▶ Document structure recognition data:
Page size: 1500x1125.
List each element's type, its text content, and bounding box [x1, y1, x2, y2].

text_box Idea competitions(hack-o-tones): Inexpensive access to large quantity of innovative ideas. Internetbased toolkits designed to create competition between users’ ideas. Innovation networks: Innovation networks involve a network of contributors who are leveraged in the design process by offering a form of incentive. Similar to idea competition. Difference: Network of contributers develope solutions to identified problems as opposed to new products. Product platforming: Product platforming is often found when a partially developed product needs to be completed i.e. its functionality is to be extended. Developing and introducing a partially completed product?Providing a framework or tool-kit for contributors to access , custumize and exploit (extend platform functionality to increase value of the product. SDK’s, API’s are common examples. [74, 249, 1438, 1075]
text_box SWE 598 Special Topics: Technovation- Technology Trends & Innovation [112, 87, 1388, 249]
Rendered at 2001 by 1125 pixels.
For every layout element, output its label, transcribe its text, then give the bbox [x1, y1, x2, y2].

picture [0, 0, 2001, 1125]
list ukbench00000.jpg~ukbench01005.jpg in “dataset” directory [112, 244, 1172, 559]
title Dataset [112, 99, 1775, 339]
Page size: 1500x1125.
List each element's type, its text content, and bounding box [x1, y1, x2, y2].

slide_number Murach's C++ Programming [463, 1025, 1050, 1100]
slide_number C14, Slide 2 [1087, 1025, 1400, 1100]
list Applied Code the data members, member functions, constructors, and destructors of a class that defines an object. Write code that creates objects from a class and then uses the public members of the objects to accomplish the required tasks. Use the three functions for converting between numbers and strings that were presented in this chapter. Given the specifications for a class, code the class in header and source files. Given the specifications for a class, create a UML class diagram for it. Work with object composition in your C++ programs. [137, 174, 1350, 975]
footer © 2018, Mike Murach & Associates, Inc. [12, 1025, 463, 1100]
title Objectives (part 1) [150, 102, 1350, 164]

▶ HOW TO COMPLETE THIS TASK: Every entry must be duplicated exactly as it stands.

▶ SOLVED EXERCISE:
Page size: 1500x1125.
List each element's type, its text content, and bounding box [x1, y1, x2, y2].

text_box Idea competitions(hack-o-tones): Inexpensive access to large quantity of innovative ideas. Internetbased toolkits designed to create competition between users’ ideas. Innovation networks: Innovation networks involve a network of contributors who are leveraged in the design process by offering a form of incentive. Similar to idea competition. Difference: Network of contributers develope solutions to identified problems as opposed to new products. Product platforming: Product platforming is often found when a partially developed product needs to be completed i.e. its functionality is to be extended. Developing and introducing a partially completed product?Providing a framework or tool-kit for contributors to access , custumize and exploit (extend platform functionality to increase value of the product. SDK’s, API’s are common examples. [74, 249, 1438, 1075]
text_box SWE 598 Special Topics: Technovation- Technology Trends & Innovation [112, 87, 1388, 249]
Rendered at 2001 by 1125 pixels.
For every layout element, output its label, transcribe its text, then give the bbox [x1, y1, x2, y2].

picture [0, 0, 2001, 1125]
list ukbench00000.jpg~ukbench01005.jpg in “dataset” directory [112, 244, 1172, 559]
title Dataset [112, 99, 1775, 339]
Page size: 1500x1125.
List each element's type, its text content, and bounding box [x1, y1, x2, y2].

slide_number Murach's C++ Programming [463, 1025, 1050, 1100]
slide_number C14, Slide 2 [1087, 1025, 1400, 1100]
list Applied Code the data members, member functions, constructors, and destructors of a class that defines an object. Write code that creates objects from a class and then uses the public members of the objects to accomplish the required tasks. Use the three functions for converting between numbers and strings that were presented in this chapter. Given the specifications for a class, code the class in header and source files. Given the specifications for a class, create a UML class diagram for it. Work with object composition in your C++ programs. [137, 174, 1350, 975]
footer © 2018, Mike Murach & Associates, Inc. [12, 1025, 463, 1100]
title Objectives (part 1) [150, 102, 1350, 164]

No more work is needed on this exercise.